━━━ DATA UNDER STUDY ━━━

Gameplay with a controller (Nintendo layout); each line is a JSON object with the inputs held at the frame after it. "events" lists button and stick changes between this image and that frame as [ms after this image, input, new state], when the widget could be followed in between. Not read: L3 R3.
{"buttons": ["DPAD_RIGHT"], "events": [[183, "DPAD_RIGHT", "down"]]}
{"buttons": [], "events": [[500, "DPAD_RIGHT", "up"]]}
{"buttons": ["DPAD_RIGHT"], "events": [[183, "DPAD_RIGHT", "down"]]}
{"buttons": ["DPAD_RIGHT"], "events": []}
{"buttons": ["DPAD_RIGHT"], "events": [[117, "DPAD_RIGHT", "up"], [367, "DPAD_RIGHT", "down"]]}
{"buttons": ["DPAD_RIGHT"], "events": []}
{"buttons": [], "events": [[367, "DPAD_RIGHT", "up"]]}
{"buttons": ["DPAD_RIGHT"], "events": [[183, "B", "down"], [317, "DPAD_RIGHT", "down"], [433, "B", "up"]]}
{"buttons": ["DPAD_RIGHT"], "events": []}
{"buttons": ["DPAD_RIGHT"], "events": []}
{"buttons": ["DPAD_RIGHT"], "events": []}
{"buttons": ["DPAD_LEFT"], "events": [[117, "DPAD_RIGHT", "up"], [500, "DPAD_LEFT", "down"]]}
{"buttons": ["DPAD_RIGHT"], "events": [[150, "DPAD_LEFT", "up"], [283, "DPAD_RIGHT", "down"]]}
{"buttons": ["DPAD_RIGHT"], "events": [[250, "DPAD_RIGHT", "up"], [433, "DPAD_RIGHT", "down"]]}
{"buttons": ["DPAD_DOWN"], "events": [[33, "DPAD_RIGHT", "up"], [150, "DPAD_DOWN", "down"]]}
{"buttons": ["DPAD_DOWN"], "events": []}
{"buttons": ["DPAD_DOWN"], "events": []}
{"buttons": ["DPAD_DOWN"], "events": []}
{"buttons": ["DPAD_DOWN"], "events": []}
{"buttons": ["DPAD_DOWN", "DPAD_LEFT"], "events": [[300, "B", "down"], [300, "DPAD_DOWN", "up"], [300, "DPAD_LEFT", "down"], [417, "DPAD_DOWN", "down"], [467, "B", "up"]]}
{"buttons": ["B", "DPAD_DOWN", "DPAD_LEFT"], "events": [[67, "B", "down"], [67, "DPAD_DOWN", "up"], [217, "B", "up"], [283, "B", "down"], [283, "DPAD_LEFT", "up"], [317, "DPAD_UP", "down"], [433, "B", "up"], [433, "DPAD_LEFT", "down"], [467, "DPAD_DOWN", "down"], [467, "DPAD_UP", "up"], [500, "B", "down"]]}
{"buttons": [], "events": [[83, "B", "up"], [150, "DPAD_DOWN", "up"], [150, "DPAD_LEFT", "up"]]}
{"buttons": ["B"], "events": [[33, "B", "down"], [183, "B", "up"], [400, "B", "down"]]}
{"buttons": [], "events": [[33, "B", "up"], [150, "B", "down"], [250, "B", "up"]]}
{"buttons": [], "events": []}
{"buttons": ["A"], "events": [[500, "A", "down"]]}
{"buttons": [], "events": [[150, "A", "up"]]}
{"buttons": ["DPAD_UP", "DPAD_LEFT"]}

━━━

PROBLEM DETAILS
Would you repeat each of the lines above exactly?

RESPONSE TO THIS EXERCISE
Gameplay with a controller (Nintendo layout); each line is a JSON object with the inputs held at the frame after it. "events" lists button and stick changes between this image and that frame as [ms after this image, input, new state], when the widget could be followed in between. Not read: L3 R3.
{"buttons": ["DPAD_RIGHT"], "events": [[183, "DPAD_RIGHT", "down"]]}
{"buttons": [], "events": [[500, "DPAD_RIGHT", "up"]]}
{"buttons": ["DPAD_RIGHT"], "events": [[183, "DPAD_RIGHT", "down"]]}
{"buttons": ["DPAD_RIGHT"], "events": []}
{"buttons": ["DPAD_RIGHT"], "events": [[117, "DPAD_RIGHT", "up"], [367, "DPAD_RIGHT", "down"]]}
{"buttons": ["DPAD_RIGHT"], "events": []}
{"buttons": [], "events": [[367, "DPAD_RIGHT", "up"]]}
{"buttons": ["DPAD_RIGHT"], "events": [[183, "B", "down"], [317, "DPAD_RIGHT", "down"], [433, "B", "up"]]}
{"buttons": ["DPAD_RIGHT"], "events": []}
{"buttons": ["DPAD_RIGHT"], "events": []}
{"buttons": ["DPAD_RIGHT"], "events": []}
{"buttons": ["DPAD_LEFT"], "events": [[117, "DPAD_RIGHT", "up"], [500, "DPAD_LEFT", "down"]]}
{"buttons": ["DPAD_RIGHT"], "events": [[150, "DPAD_LEFT", "up"], [283, "DPAD_RIGHT", "down"]]}
{"buttons": ["DPAD_RIGHT"], "events": [[250, "DPAD_RIGHT", "up"], [433, "DPAD_RIGHT", "down"]]}
{"buttons": ["DPAD_DOWN"], "events": [[33, "DPAD_RIGHT", "up"], [150, "DPAD_DOWN", "down"]]}
{"buttons": ["DPAD_DOWN"], "events": []}
{"buttons": ["DPAD_DOWN"], "events": []}
{"buttons": ["DPAD_DOWN"], "events": []}
{"buttons": ["DPAD_DOWN"], "events": []}
{"buttons": ["DPAD_DOWN", "DPAD_LEFT"], "events": [[300, "B", "down"], [300, "DPAD_DOWN", "up"], [300, "DPAD_LEFT", "down"], [417, "DPAD_DOWN", "down"], [467, "B", "up"]]}
{"buttons": ["B", "DPAD_DOWN", "DPAD_LEFT"], "events": [[67, "B", "down"], [67, "DPAD_DOWN", "up"], [217, "B", "up"], [283, "B", "down"], [283, "DPAD_LEFT", "up"], [317, "DPAD_UP", "down"], [433, "B", "up"], [433, "DPAD_LEFT", "down"], [467, "DPAD_DOWN", "down"], [467, "DPAD_UP", "up"], [500, "B", "down"]]}
{"buttons": [], "events": [[83, "B", "up"], [150, "DPAD_DOWN", "up"], [150, "DPAD_LEFT", "up"]]}
{"buttons": ["B"], "events": [[33, "B", "down"], [183, "B", "up"], [400, "B", "down"]]}
{"buttons": [], "events": [[33, "B", "up"], [150, "B", "down"], [250, "B", "up"]]}
{"buttons": [], "events": []}
{"buttons": ["A"], "events": [[500, "A", "down"]]}
{"buttons": [], "events": [[150, "A", "up"]]}
{"buttons": ["DPAD_UP", "DPAD_LEFT"]}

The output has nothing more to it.